DATA EXTRACT START

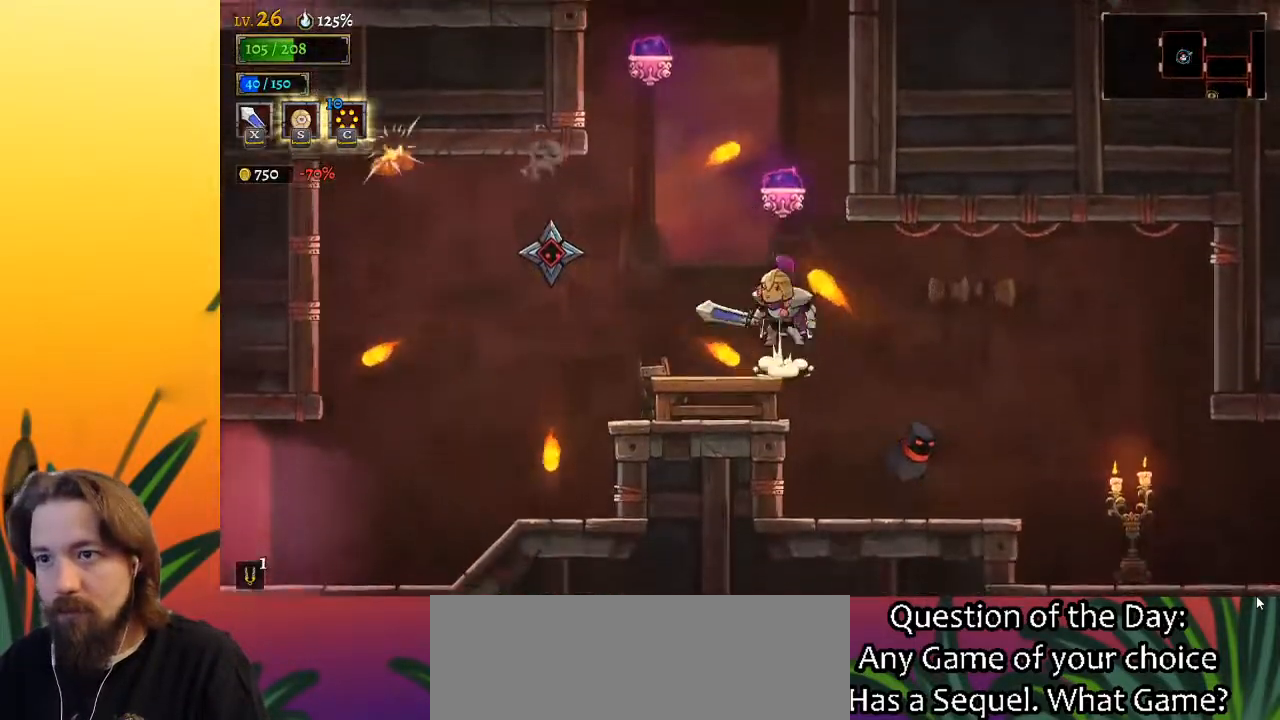
{"keys": [], "events": [[217, "left", "down"], [317, "left", "up"], [400, "z", "up"]]}
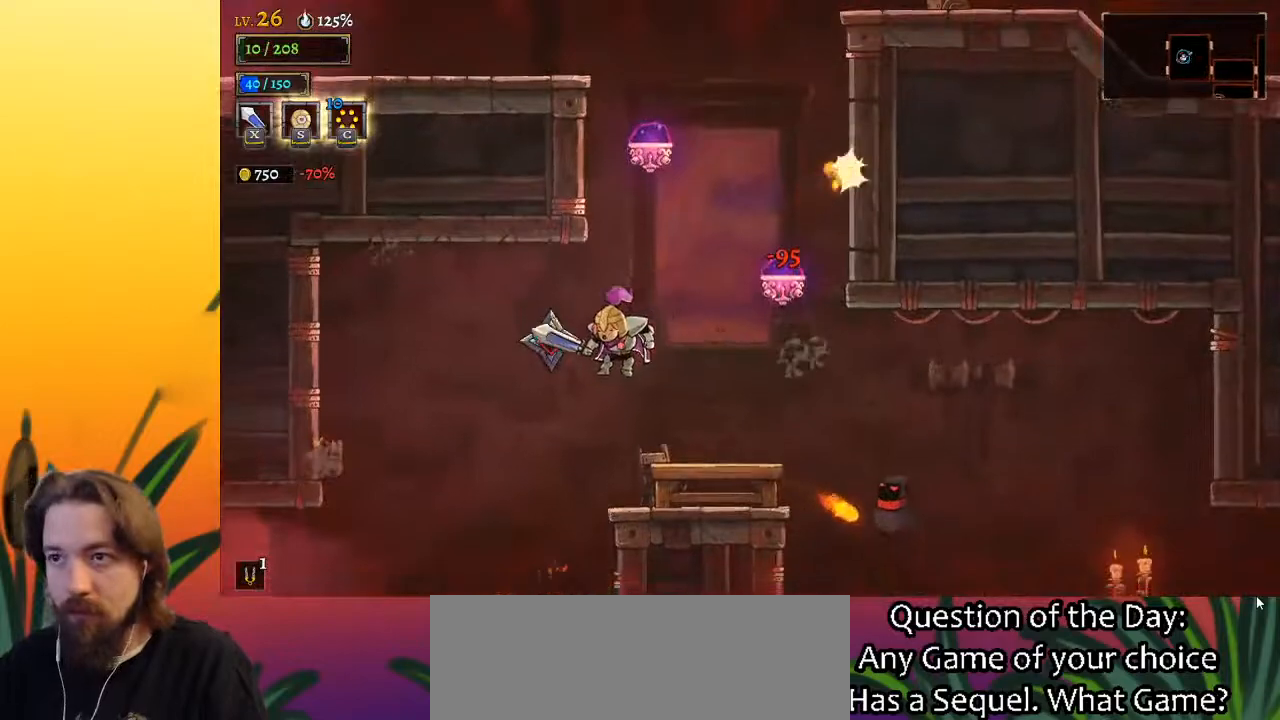
{"keys": ["d", "right"], "events": [[50, "right", "down"], [50, "z", "down"], [283, "z", "up"], [467, "d", "down"]]}
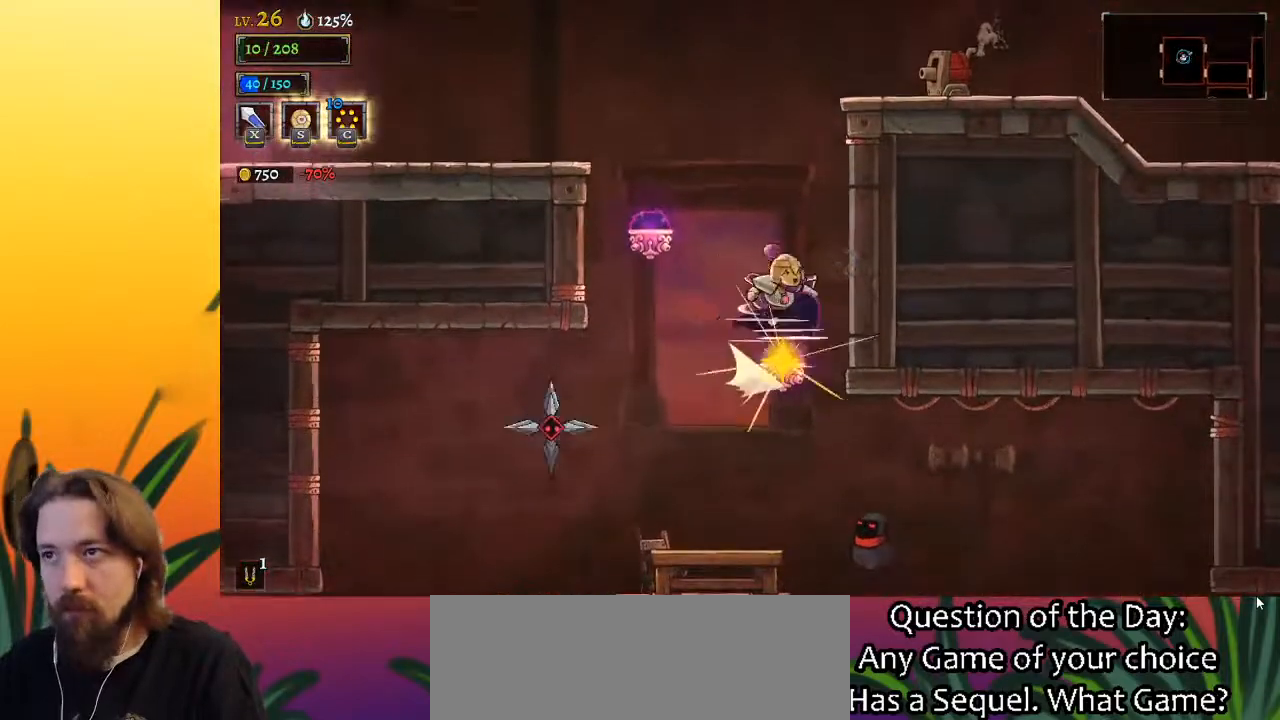
{"keys": ["d", "right"], "events": [[117, "d", "up"], [350, "d", "down"]]}
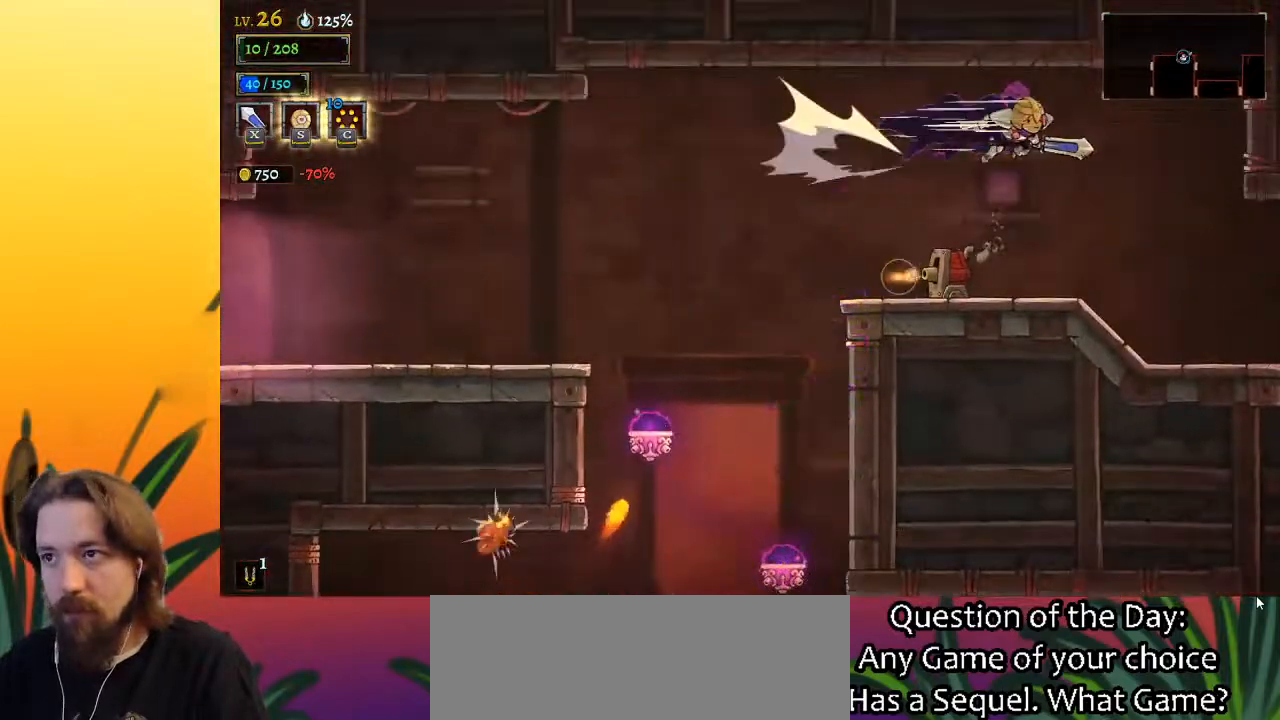
{"keys": ["right"], "events": [[83, "d", "up"]]}
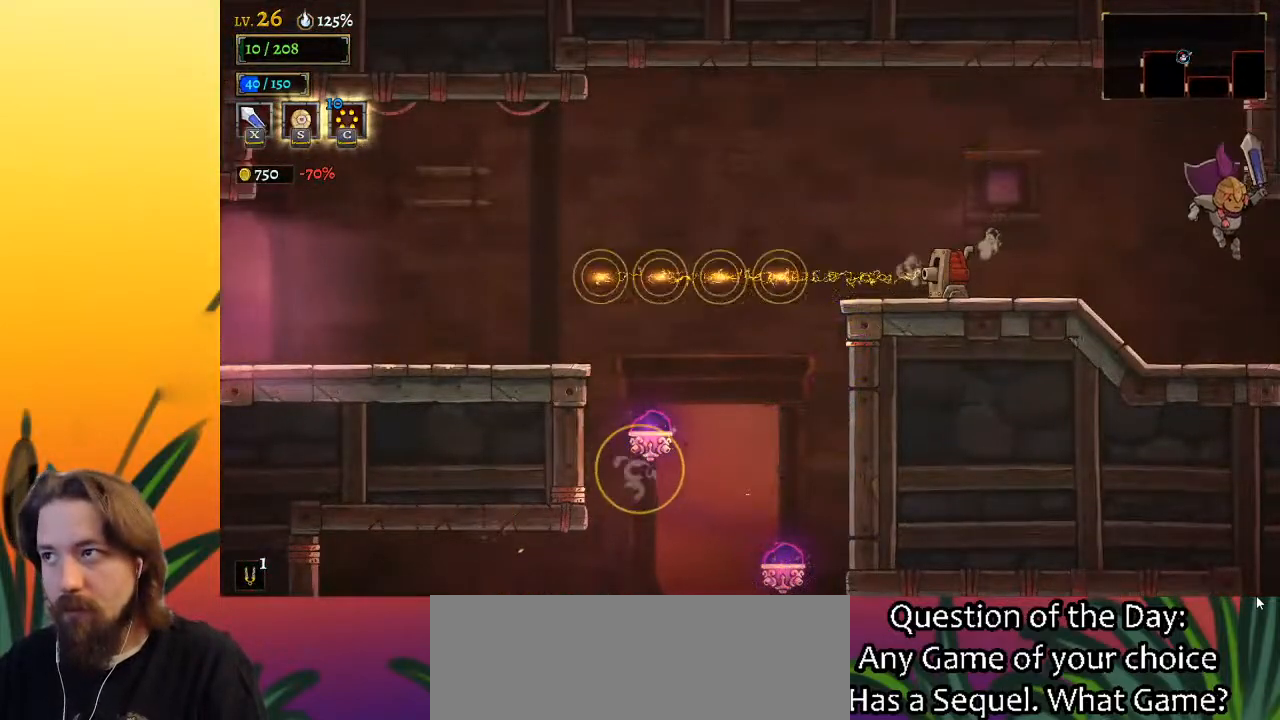
{"keys": [], "events": [[333, "right", "up"]]}
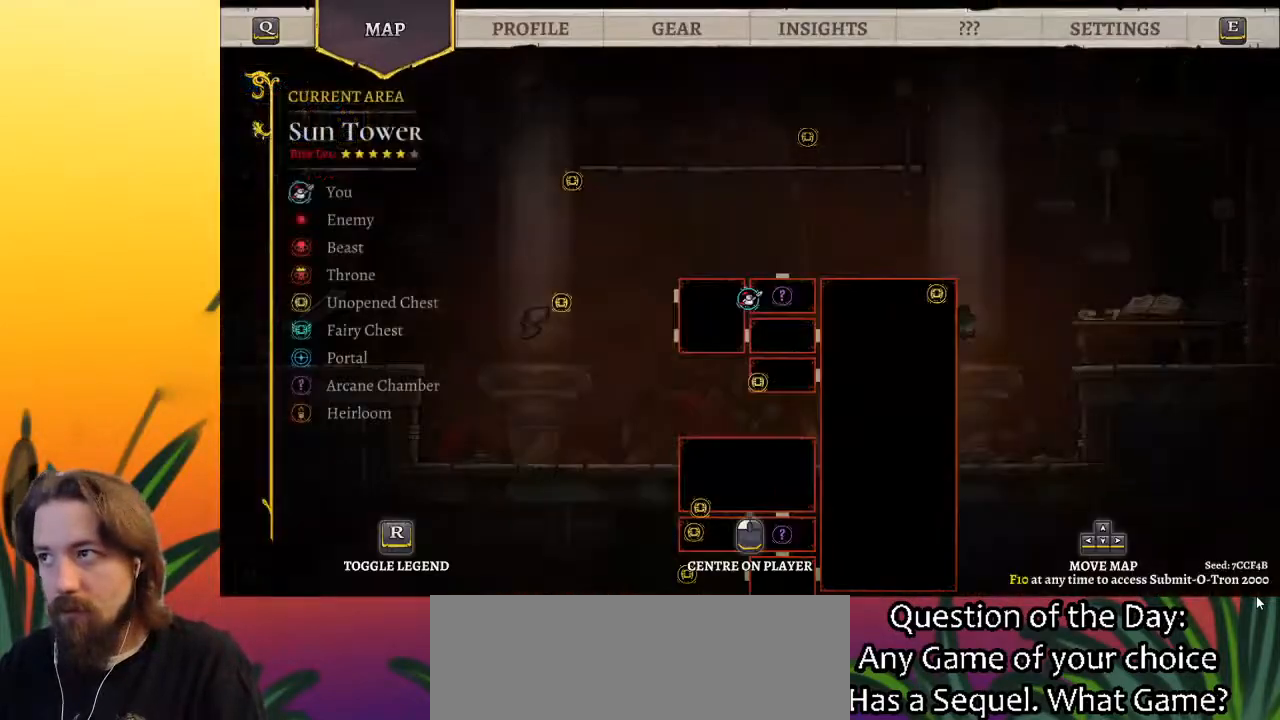
{"keys": ["right"], "events": [[300, "right", "down"]]}
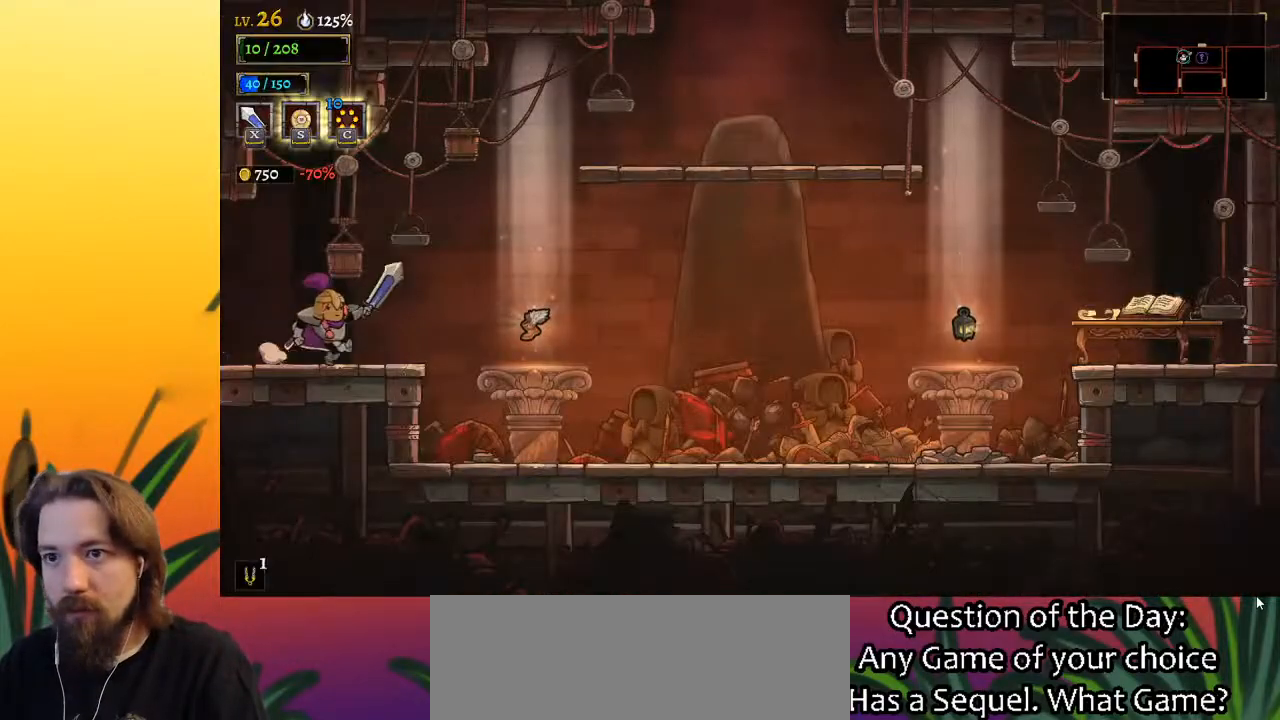
{"keys": ["right", "z"], "events": [[167, "z", "down"]]}
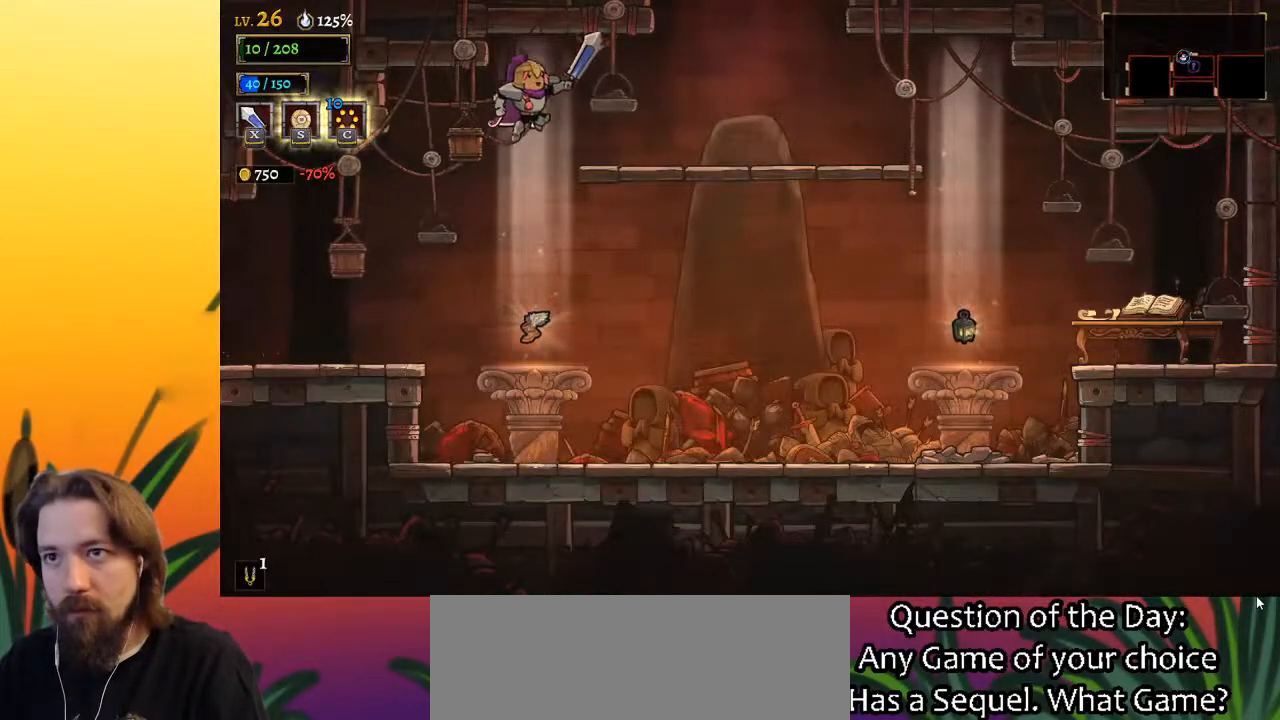
{"keys": ["right", "z"], "events": [[67, "z", "up"], [433, "z", "down"]]}
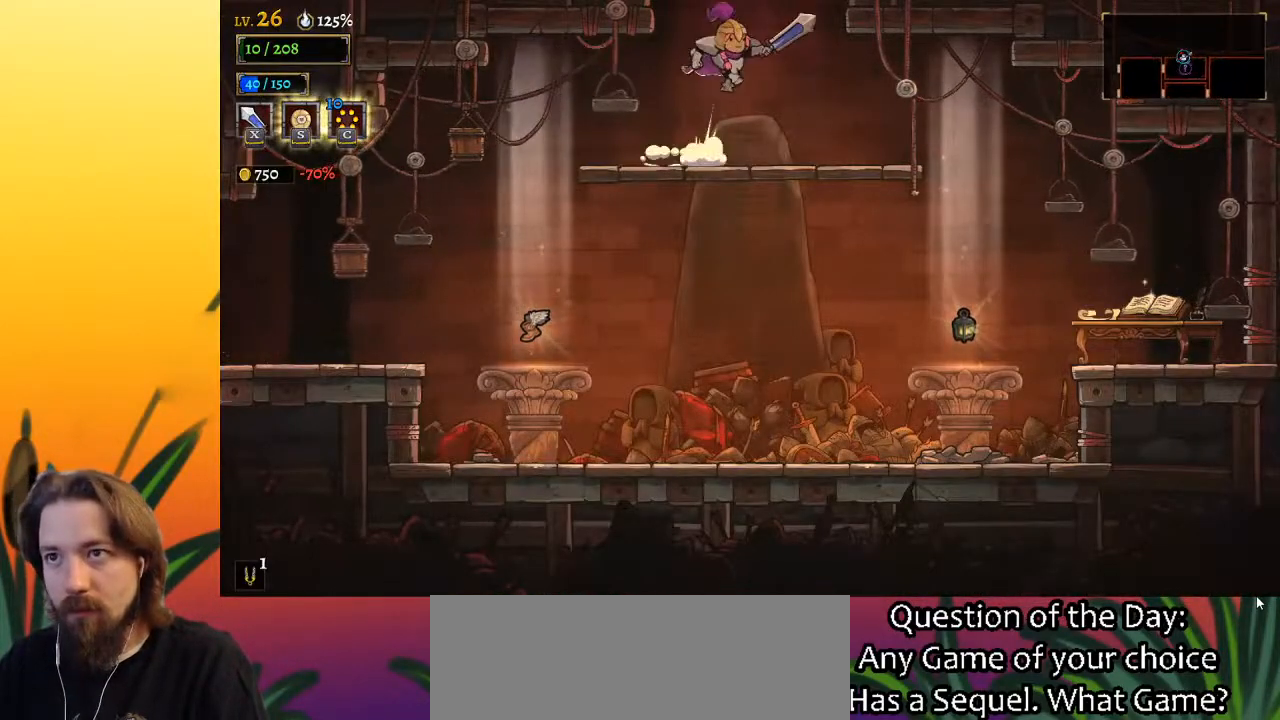
{"keys": [], "events": [[33, "right", "up"], [167, "z", "up"]]}
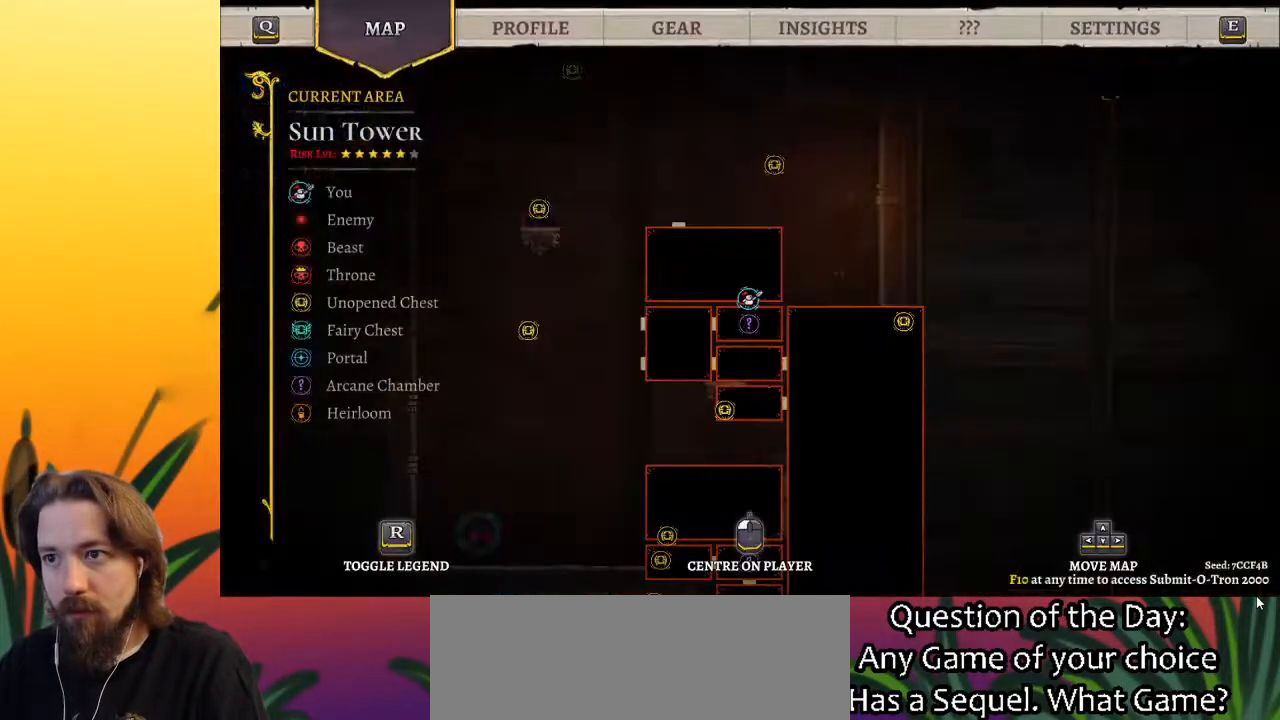
{"keys": [], "events": []}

DATA EXTRACT END

ACTIVITY: Output all of the entries once more, word for word, with the images removed.

ANSWER AREA:
{"keys": [], "events": [[217, "left", "down"], [317, "left", "up"], [400, "z", "up"]]}
{"keys": ["d", "right"], "events": [[50, "right", "down"], [50, "z", "down"], [283, "z", "up"], [467, "d", "down"]]}
{"keys": ["d", "right"], "events": [[117, "d", "up"], [350, "d", "down"]]}
{"keys": ["right"], "events": [[83, "d", "up"]]}
{"keys": [], "events": [[333, "right", "up"]]}
{"keys": ["right"], "events": [[300, "right", "down"]]}
{"keys": ["right", "z"], "events": [[167, "z", "down"]]}
{"keys": ["right", "z"], "events": [[67, "z", "up"], [433, "z", "down"]]}
{"keys": [], "events": [[33, "right", "up"], [167, "z", "up"]]}
{"keys": [], "events": []}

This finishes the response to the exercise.